Getting Started: Here’s Where the Real Fun Begins!

Welcome to Discover three.js!

This book is a complete introductory tutorial series designed to get you up to speed with three.js quickly while also giving you a thorough grounding in the technical language and concepts you’ll need to go deeper in your own explorations of three.js and computer graphics.

Like all great artists, we’ll start with a blank <canvas>, and over the following chapters, we’ll gradually add to it until we’ve created a small but powerful three.js application featuring lights, textures, materials, and camera controls. In the last couple of chapters of this section, we’ll show you how to load 3D models like the birds in the scene above and even use how to use the three.js animation system.

We’ll introduce lots of new concepts, theory, and jargon in this section, but don’t worry if it’s a lot to take in. Our goal here is to quickly introduce a whole new world of information to you, then we’ll come back to everything in later sections. Here, we’ll introduce concepts with just enough detail to allow you to start thinking about them and using them, without sacrificing any technical accuracy. Once you’re comfortable with the basics, later chapters in the book will fill in the missing details.

§ Work request: Continue the three.js getting-started introduction from the point where it stops.

§ Dataset entries:
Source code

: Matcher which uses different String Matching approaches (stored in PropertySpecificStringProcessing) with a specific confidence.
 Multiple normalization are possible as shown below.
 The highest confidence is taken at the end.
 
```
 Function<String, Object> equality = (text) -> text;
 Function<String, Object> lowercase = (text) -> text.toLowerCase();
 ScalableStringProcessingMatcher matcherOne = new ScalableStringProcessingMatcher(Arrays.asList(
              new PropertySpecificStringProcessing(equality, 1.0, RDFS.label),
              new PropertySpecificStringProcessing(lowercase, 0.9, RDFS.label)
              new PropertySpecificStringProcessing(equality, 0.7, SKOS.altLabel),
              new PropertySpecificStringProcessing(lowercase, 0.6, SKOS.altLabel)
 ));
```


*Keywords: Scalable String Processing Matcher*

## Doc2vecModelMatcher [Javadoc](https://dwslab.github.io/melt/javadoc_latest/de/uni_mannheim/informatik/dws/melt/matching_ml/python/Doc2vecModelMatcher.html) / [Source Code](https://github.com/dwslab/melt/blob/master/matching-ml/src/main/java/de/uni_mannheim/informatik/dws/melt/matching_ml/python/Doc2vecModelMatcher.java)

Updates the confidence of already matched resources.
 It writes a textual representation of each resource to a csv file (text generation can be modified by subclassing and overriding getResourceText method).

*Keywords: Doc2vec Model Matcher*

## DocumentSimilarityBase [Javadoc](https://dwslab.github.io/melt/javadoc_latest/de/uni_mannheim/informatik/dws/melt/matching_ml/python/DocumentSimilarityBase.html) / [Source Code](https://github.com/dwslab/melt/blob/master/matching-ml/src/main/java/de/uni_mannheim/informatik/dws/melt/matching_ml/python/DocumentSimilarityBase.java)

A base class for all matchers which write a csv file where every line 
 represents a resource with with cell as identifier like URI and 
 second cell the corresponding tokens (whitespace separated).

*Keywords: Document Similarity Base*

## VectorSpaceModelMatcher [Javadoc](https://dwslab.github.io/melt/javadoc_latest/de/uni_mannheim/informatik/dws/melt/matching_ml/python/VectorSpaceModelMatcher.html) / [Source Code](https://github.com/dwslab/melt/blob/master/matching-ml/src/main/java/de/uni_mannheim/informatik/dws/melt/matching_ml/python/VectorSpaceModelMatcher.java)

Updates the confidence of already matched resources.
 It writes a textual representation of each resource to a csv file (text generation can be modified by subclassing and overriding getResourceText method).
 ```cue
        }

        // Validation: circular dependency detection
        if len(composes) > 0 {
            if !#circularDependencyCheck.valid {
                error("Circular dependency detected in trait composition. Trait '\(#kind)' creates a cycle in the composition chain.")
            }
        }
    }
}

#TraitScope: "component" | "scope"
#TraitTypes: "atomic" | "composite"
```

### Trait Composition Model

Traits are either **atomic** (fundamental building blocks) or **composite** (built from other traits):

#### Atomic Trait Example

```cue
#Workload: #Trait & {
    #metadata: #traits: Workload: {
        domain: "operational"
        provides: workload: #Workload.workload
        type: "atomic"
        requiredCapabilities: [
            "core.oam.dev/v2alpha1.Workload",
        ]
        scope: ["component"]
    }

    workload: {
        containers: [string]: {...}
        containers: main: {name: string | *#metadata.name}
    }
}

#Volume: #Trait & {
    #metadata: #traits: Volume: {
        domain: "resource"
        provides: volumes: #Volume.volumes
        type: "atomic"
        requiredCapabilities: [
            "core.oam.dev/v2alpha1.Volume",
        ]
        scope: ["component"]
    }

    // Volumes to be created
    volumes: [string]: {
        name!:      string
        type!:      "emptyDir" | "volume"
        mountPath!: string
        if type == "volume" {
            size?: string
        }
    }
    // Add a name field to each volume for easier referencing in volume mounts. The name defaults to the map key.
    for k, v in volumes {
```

§ Result of the task:
You’ll find this especially important if you’re coming to three.js from a background as a web developer, or even if you’re starting your entire software development career here. Working with three.js means working at the intersection of computer graphics and web development, and no matter what your background is, you’re likely to come across at least a few concepts that are new to you. Displaying 3D graphics in the browser ties together a lot of different fields. We’ll need to use HTML, CSS, JavaScript, a little bit of math, lots of computer graphics, and, of course, the three.js API. Thankfully three.js does an amazing job of hiding all this complexity from you until you need it. To keep things clean, technical details of JavaScript and the browser API have been relegated to the appendices so we can focus on three.js and computer graphics in the main text. Whenever we encounter a new feature JavaScript or browser feature we’ll direct you to the relevant section in the appendix.

Let’s dive straight in. Soon you’ll be using crazy sounding things like quaternions, transformation matrices, and buffer geometries with barely a second glance.